Rewrite the data from the line containing "В студии 5 услуг , которые оказываются" through the line containing "ускоряет обмен веществ, способствует", putting "усиливает" wherever "улучшает" appears and keeping everything else the same.

* **Recorded information**
*** Begin section ***

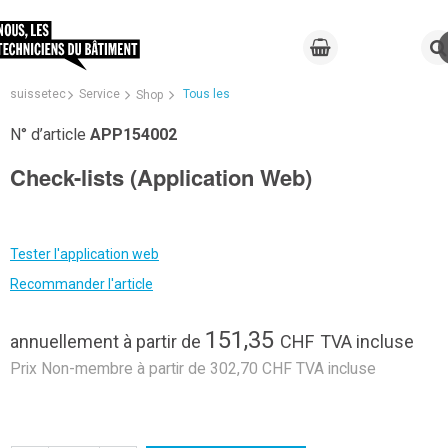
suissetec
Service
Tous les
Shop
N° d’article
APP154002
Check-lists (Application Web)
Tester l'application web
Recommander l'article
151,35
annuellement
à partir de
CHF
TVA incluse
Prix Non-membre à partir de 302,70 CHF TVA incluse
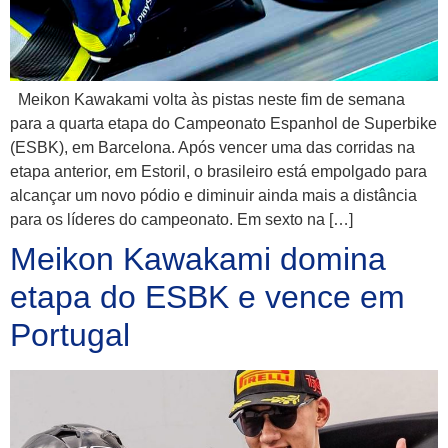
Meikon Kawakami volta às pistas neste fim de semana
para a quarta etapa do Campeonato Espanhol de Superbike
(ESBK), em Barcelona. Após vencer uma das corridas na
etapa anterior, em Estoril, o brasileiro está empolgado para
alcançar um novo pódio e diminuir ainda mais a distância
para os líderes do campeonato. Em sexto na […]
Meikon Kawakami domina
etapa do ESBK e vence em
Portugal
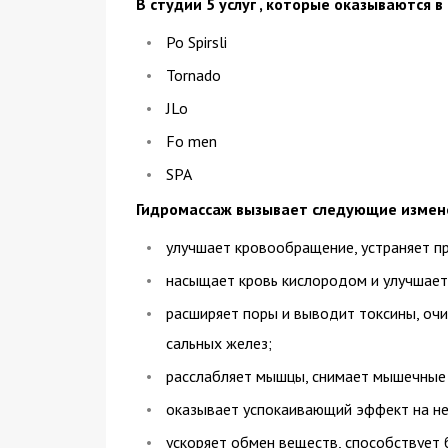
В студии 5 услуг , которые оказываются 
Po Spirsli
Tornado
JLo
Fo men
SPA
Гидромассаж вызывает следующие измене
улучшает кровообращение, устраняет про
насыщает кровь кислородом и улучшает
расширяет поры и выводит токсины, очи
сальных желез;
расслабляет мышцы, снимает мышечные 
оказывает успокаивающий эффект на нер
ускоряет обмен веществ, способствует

*** End section ***
*** Begin section ***

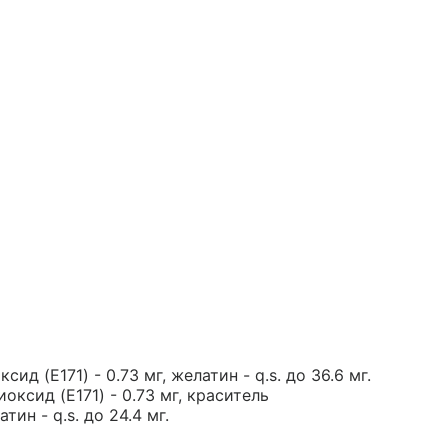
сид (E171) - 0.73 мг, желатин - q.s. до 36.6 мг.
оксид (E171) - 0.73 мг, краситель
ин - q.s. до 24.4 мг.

*** End section ***
*** Begin section ***

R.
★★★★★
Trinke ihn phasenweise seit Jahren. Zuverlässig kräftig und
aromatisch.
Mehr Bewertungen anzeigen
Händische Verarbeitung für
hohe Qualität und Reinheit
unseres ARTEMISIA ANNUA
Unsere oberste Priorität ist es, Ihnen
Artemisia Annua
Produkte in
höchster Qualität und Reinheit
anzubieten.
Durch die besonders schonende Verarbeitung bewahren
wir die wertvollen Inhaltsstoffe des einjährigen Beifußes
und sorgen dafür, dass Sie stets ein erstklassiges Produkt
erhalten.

*** End section ***

* **Response**
В студии 5 услуг , которые оказываются 
Po Spirsli
Tornado
JLo
Fo men
SPA
Гидромассаж вызывает следующие измене
усиливает кровообращение, устраняет про
насыщает кровь кислородом и усиливает
расширяет поры и выводит токсины, очи
сальных желез;
расслабляет мышцы, снимает мышечные 
оказывает успокаивающий эффект на нер
ускоряет обмен веществ, способствует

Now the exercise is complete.